A survey of problems and preliminary results concerning parallel processing and parallel processors1
Summary After an introduction which discusses the significance of a trend to the design of parallel processing systems, the paper describes some of the results obtained to date in a project which aims to develop and evaluate a unified hardware-software parallel processing computing system and the techniques for its use.
1. Multiprogramming, multiprocessing, and parallel processing
A brief review of the literature, of which a partial listing is given in the bibliography, reveals an active and growing interest in multiprogramming, multiprocessing, and parallel processing. These three terms distinguish three modes of usage and also serve to indicate a certain historical development. We cannot here attempt to trace this history in detail and so must rely on the bibliography to credit the contributions from industrial, university, and other research and development organizations.
The emergence of autonomous input-output devices first suggested [Gill, 1958] the time-sharing of the processing and peripheral units of a computing system among several jobs. Thus surplus capability that could not be applied to the processing of the leading job in a batch processing load, at any stage of the computation, could be usefully applied to successor jobs in the work load. In particular, while any computation was held up for some I/O activity, the single main processor could be used for other computation. The necessary decision-taking, scheduling, and allocation procedures were vested in a supervisor program, within which the user-jobs were embedded, and the resultant mode of operation was termed Multiprogramming.
The use of computers in on-line control situations and for other applications giving rise to ever-more stringent reliability and availability specifications, resulted in the construction of systems including two or more central processing units [Leiner et al., 1959; Bright, 1964; Desmonde, 1964; McCullough et al., 1965]. Under normal circumstances, with all units operational, each could be assigned a specific activity within an overall control program. As a result of the multiplicity of units in such Multiprocessing Systems, failure of any one would degrade, but not immobilize, the system, since a supervisor program could re-assign activities and configure the failed unit out of the system. Subsequently, it was recognized that such systems had advantages over a single processor system in a more general environment, with each processor in the system having a multiprogramming capability as well.

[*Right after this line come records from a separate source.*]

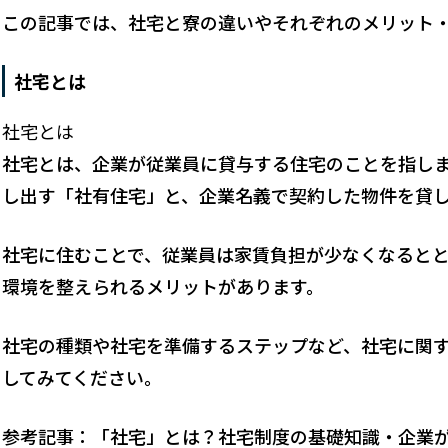
この記事では、社宅と寮の違いやそれぞれのメリット
社宅とは
社宅とは
社宅とは、企業が従業員に貸与する住宅のことを指し
し出す「社有住宅」と、企業名義で契約した物件を貸し
社宅に住むことで、従業員は家賃負担が少なくなると
環境を整えられるメリットがあります。
社宅の種類や社宅を準備するステップなど、社宅に関
してみてください。
参考記事：
「社宅」とは？社宅制度の基礎知識・企業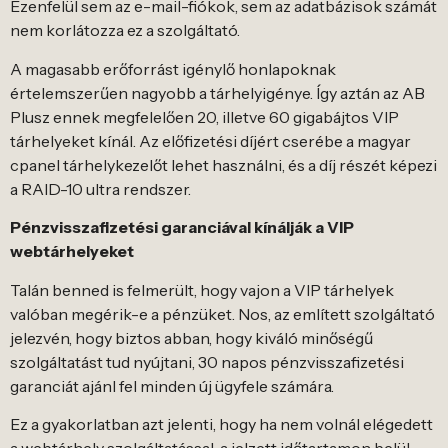
Ezenfelül sem az e-mail-fiókok, sem az adatbázisok számát
nem korlátozza ez a szolgáltató.
A magasabb erőforrást igénylő honlapoknak
értelemszerűen nagyobb a tárhelyigénye. Így aztán az AB
Plusz ennek megfelelően 20, illetve 60 gigabájtos VIP
tárhelyeket kínál. Az előfizetési díjért cserébe a magyar
cpanel tárhelykezelőt lehet használni, és a díj részét képezi
a RAID-10 ultra rendszer.
Pénzvisszafizetési garanciával kínálják a VIP
webtárhelyeket
Talán benned is felmerült, hogy vajon a VIP tárhelyek
valóban megérik-e a pénzüket. Nos, az említett szolgáltató
jelezvén, hogy biztos abban, hogy kiváló minőségű
szolgáltatást tud nyújtani, 30 napos pénzvisszafizetési
garanciát ajánl fel minden új ügyfele számára.
Ez a gyakorlatban azt jelenti, hogy ha nem volnál elégedett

Finally, following from ideas first exploited in the Gamma 60 Computer [Dreyfus, 1958], there has come the realization that multi-instruction counter systems can speed up computation, particularly of large problems, when these may be partitioned into sections which are substantially independent of one another, and which may therefore be executed concurrently-that is, in parallel. When the several units of a multiprocessing system are utilized to process, in parallel, independent sections of a job, we exploit the macro-parallelism [Lehman, 1965] of the job, which is to be distinguished from micro-parallelism [Lehman, 1965], the relative independence of individual machine instructions, exploited in look-ahead machines. This mode of operation is termed Parallel Processing and, as in PL/I [IBM OS/360, PL/I Language Specification, Form C28-6571, p. 74], the execution of any program string is termed a Task. We note that parallel processing may, and normally will, include multiprocessing activity.

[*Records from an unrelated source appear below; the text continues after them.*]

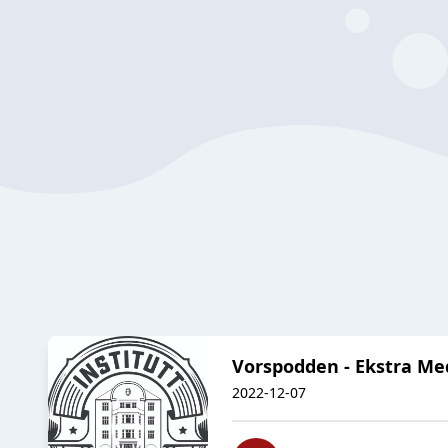
Vorspodden - Ekstra Med
2022-12-07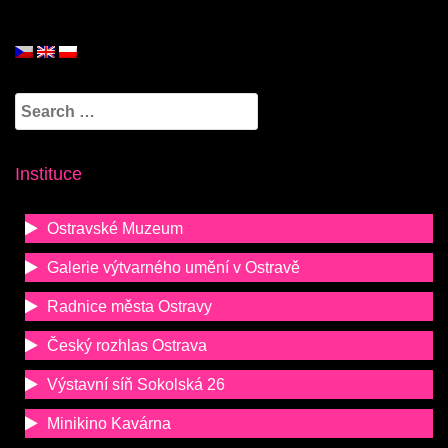
Search
for:
Instituce
Ostravské Muzeum
Galerie výtvarného umění v Ostravě
Radnice města Ostravy
Český rozhlas Ostrava
Výstavní síň Sokolská 26
Minikino Kavárna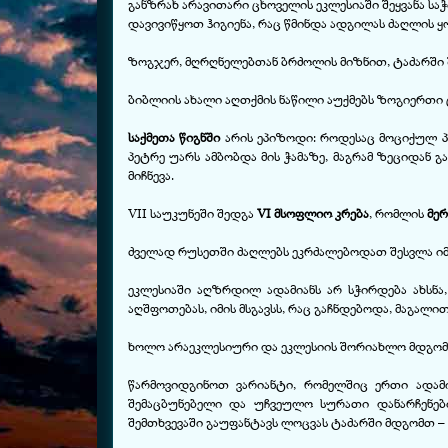
განზრახ არავითარი ცხოველის ეკლესიაში შეყვანა სა
დავივიწყოთ ჰიგიენა, რაც წმინდა ადგილას ძაღლის ყ
ზოგჯერ, მღრღნელებთან ბრძოლის მიზნით, ტაძარში შ
ბიბლიის ახალი აღთქმის ნაწილი აუქმებს ზოგიერთი 
საქმეთა წიგნში
არის ეპიზოდი: როდესაც მოციქულ პე
პეტრე უარს ამბობდა მის ჭამაზე, მაგრამ ზეციდან 
მიჩნევა.
VII საუკუნეში შედგა
VI მსოფლიო კრება
, რომლის
მერ
ძველად რუსეთში ძაღლებს ეკრძალებოდათ შესვლა იმ ნ
ეკლესიაში აღზრდილ ადამიანს არ სჭირდება ახსნა
აღშფოთებას, იმის მსგავსს, რაც გაჩნდებოდა, მაგალით
ხოლო არაეკლესიური და ეკლესიის შორიახლო მდგომი
წარმოვიდგინოთ ვარიანტი, რომელშიც ერთი ადამ
შემაცბუნებელი და უჩვეულო სურათი დანარჩენების
შემთხვევაში გაუფანტავს ლოცვას ტაძარში მდგომთ –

2. The approach to parallel processing system design
In the previous section we indicated that the prime impetus for the development of parallel processing systems arose from their potential for high performance and reliability. These systems may operate as pools of resources organized in symmetrical classes and it is this property that promises High Availability. They also possess a great reserve of power which, when applied to a single problem with the appropriate degree of parallelism, can yield high
1Proc. IEEE, vol. 54, no. 12, pp. 1889-1901, December, 1966.